_Activity 1_.
In the passage on cycle times and delivery rates below, list every keyword option passed to the histogram-plotting call.

____ Text passage

The definition of _Cycle Time_ used here is:

Cycle Time
: "...the time between two items emerging from a process"

Note: See ["Essential Kanban Condensed"](http://leankanban.com/wp-content/uploads/2016/06/Essential-Kanban-Condensed.pdf)

In [None]:
# Cycle Times in number of days
ctlist = deliveries
|> Stream.chunk_every(2, 1, :discard)
|> Stream.map(fn [d1,d2] -> NaiveDateTime.diff(d1,d2) end) # Calculate the time difference between two consecutive deliveries in seconds
|> Enum.map(& &1/24/3600) # Convert the number of seconds to number of days
IO.inspect(ctlist, print: false, limit: 3)
:"do not show this result in output"

#### Extract the Delivery Rates

In [None]:
# Every first and sixteenth of the month
intervals = U.intervals()

data = intervals
|> U.throughput(deliveries)
|> tl # Skip the first data point because it corresponds to an incomplete iteration

IO.inspect Enum.zip(Enum.take(intervals, length(data)) |> tl, data)
:"do not show this result in output"

A visualization of the data using a histogram or frequency chart is shown below. The horizontal axis indicates the number of completed items in an iteration. The vertical axis shows how often a certain throughput occured.

In [None]:
P.histogram(data,
    plottitle: "Throughput histogram",
    xlabel: "Throughput (items per 2 weeks)",
    ylabel: "Frequency",
    xrange: '[0:100]',
    yrange: '[0:3]')
:"this is an inline image"

#### Simulation settings

Parameters that affect the forecasting are listed below. Please adjust to your needs.

________
____ Source information

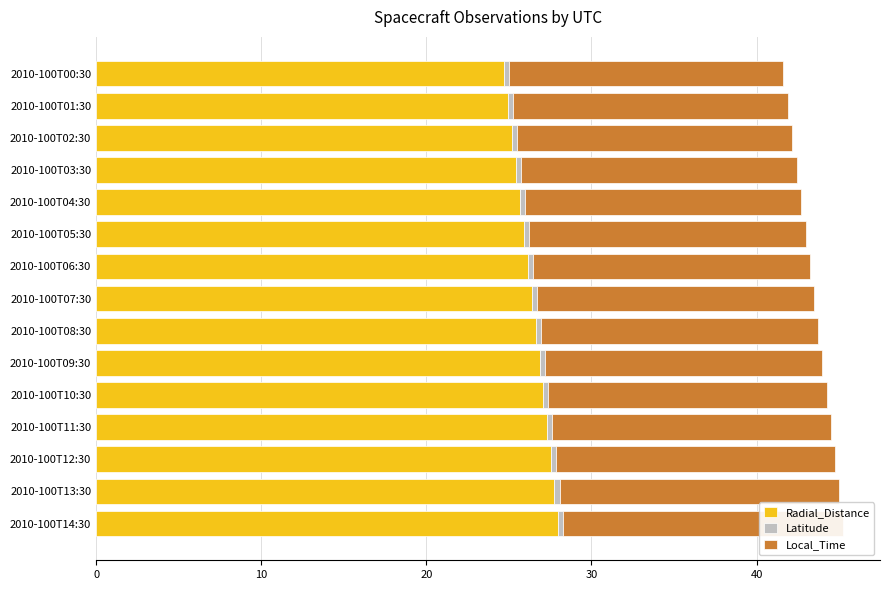

Which series has the widest spread of values?

Radial_Distance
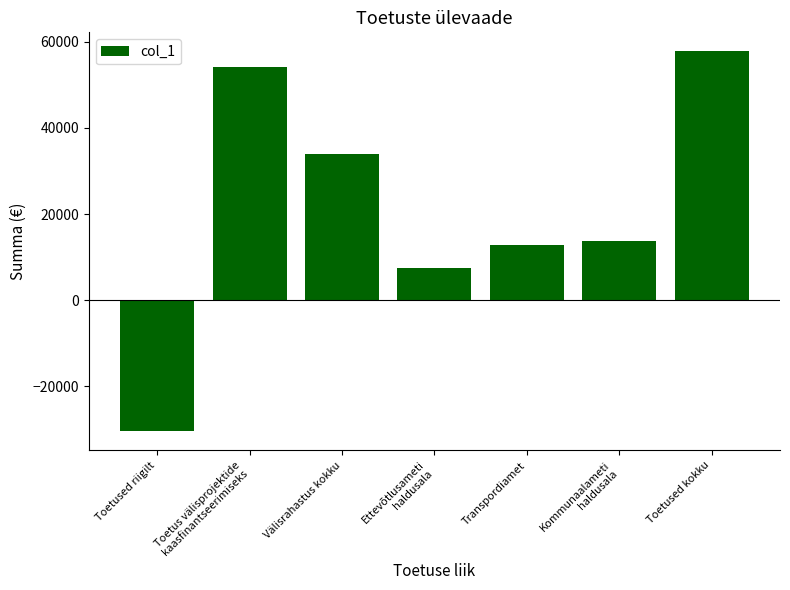

What is the average value?

21352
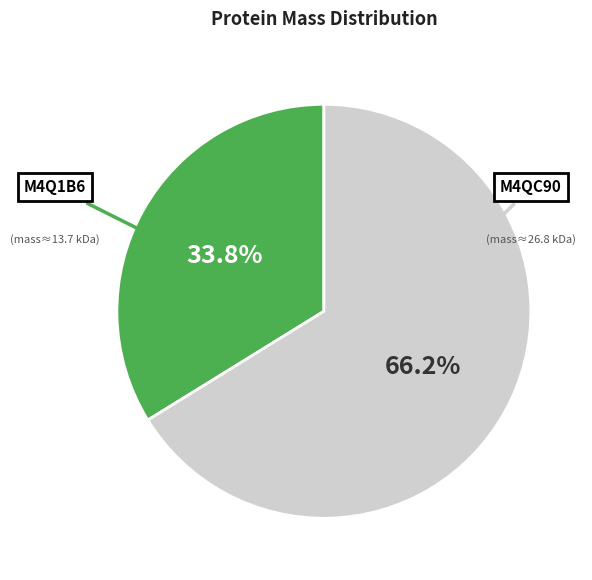

What is the largest slice in the pie chart?

M4QC90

________

_Activity 2_.
Repeat the entries starting at the line that contains "What is the average value?" and ending at the end of the entries, both ends included, and leave the pictures out.

_Answer area 1_.
plottitle, xlabel, ylabel, xrange, yrange

_Answer area 2_.
What is the average value?

21352

What is the largest slice in the pie chart?

M4QC90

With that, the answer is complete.